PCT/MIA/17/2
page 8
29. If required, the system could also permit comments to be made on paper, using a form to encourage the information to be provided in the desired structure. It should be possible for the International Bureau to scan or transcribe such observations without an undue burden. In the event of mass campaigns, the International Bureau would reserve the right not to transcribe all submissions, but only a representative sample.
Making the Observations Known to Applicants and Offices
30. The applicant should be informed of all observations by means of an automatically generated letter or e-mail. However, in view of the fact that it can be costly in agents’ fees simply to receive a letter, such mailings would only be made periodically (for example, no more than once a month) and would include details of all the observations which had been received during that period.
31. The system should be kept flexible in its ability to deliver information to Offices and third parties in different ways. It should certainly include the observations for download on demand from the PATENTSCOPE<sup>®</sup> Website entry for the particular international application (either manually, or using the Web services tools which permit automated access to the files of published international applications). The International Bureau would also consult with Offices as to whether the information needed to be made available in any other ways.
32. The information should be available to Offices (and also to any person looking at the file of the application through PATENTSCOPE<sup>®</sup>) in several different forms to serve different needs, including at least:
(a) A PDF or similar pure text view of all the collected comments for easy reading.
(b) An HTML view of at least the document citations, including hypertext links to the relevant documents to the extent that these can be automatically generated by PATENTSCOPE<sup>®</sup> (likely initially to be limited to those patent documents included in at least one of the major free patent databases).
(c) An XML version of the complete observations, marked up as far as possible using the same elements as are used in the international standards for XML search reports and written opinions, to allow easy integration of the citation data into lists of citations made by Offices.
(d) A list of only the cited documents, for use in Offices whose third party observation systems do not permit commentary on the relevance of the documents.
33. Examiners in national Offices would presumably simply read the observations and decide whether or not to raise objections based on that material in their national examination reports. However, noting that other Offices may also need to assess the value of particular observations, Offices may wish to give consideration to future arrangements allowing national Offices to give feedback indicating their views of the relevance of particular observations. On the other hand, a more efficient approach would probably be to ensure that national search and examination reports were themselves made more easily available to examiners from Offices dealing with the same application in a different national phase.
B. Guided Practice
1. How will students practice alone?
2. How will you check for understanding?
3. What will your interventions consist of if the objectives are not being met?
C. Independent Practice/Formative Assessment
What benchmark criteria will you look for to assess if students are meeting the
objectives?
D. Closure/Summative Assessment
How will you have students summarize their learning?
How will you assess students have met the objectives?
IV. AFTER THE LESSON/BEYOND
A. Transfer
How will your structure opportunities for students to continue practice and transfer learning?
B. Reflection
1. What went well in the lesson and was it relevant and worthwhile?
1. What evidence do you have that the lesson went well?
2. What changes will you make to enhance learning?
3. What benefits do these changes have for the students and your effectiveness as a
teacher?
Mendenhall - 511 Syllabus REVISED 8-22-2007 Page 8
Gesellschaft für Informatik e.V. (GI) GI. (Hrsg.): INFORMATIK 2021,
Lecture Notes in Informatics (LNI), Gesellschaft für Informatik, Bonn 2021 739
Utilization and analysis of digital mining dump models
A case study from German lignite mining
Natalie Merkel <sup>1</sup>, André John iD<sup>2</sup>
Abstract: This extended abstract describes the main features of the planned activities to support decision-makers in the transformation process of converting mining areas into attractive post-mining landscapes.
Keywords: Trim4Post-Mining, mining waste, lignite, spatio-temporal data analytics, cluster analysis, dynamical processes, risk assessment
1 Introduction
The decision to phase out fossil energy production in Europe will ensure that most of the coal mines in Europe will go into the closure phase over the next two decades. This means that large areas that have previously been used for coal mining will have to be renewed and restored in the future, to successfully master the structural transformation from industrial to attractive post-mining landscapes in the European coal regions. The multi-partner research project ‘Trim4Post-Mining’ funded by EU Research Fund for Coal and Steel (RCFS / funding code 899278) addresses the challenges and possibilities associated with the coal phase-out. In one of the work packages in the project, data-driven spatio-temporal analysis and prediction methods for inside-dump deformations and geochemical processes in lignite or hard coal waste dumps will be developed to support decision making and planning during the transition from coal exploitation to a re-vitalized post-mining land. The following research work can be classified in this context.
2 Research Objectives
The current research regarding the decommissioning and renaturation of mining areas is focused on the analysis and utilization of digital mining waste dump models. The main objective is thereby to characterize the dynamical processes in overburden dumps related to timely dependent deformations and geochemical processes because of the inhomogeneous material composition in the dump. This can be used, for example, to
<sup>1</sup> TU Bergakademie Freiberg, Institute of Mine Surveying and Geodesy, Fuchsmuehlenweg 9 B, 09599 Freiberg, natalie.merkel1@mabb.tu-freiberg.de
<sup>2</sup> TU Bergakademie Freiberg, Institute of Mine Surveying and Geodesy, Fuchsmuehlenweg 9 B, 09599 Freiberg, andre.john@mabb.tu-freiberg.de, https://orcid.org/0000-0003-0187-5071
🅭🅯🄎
******************************
Required work:
Starting at the first line of the data above, please restate word for word every line up to and including the one that holds "(b) An HTML", and add nothing else.

The answer:
PCT/MIA/17/2
page 8
29. If required, the system could also permit comments to be made on paper, using a form to encourage the information to be provided in the desired structure. It should be possible for the International Bureau to scan or transcribe such observations without an undue burden. In the event of mass campaigns, the International Bureau would reserve the right not to transcribe all submissions, but only a representative sample.
Making the Observations Known to Applicants and Offices
30. The applicant should be informed of all observations by means of an automatically generated letter or e-mail. However, in view of the fact that it can be costly in agents’ fees simply to receive a letter, such mailings would only be made periodically (for example, no more than once a month) and would include details of all the observations which had been received during that period.
31. The system should be kept flexible in its ability to deliver information to Offices and third parties in different ways. It should certainly include the observations for download on demand from the PATENTSCOPE<sup>®</sup> Website entry for the particular international application (either manually, or using the Web services tools which permit automated access to the files of published international applications). The International Bureau would also consult with Offices as to whether the information needed to be made available in any other ways.
32. The information should be available to Offices (and also to any person looking at the file of the application through PATENTSCOPE<sup>®</sup>) in several different forms to serve different needs, including at least:
(a) A PDF or similar pure text view of all the collected comments for easy reading.
(b) An HTML view of at least the document citations, including hypertext links to the relevant documents to the extent that these can be automatically generated by PATENTSCOPE<sup>®</sup> (likely initially to be limited to those patent documents included in at least one of the major free patent databases).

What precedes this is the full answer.